Character for character, reproduce every entry below.

++++ INPUT RECORDS ++++

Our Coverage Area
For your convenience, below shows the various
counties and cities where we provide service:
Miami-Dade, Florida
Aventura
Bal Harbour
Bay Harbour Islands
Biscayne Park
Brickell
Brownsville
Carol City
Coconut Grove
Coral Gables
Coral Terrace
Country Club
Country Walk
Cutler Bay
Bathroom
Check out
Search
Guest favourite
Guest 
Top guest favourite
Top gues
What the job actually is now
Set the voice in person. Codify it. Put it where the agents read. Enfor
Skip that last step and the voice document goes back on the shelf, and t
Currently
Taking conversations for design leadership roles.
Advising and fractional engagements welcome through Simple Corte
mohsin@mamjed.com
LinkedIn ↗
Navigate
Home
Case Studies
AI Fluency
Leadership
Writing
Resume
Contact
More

++++

### EXERCISE ANSWER
Our Coverage Area
For your convenience, below shows the various
counties and cities where we provide service:
Miami-Dade, Florida
Aventura
Bal Harbour
Bay Harbour Islands
Biscayne Park
Brickell
Brownsville
Carol City
Coconut Grove
Coral Gables
Coral Terrace
Country Club
Country Walk
Cutler Bay
Bathroom
Check out
Search
Guest favourite
Guest 
Top guest favourite
Top gues
What the job actually is now
Set the voice in person. Codify it. Put it where the agents read. Enfor
Skip that last step and the voice document goes back on the shelf, and t
Currently
Taking conversations for design leadership roles.
Advising and fractional engagements welcome through Simple Corte
mohsin@mamjed.com
LinkedIn ↗
Navigate
Home
Case Studies
AI Fluency
Leadership
Writing
Resume
Contact
More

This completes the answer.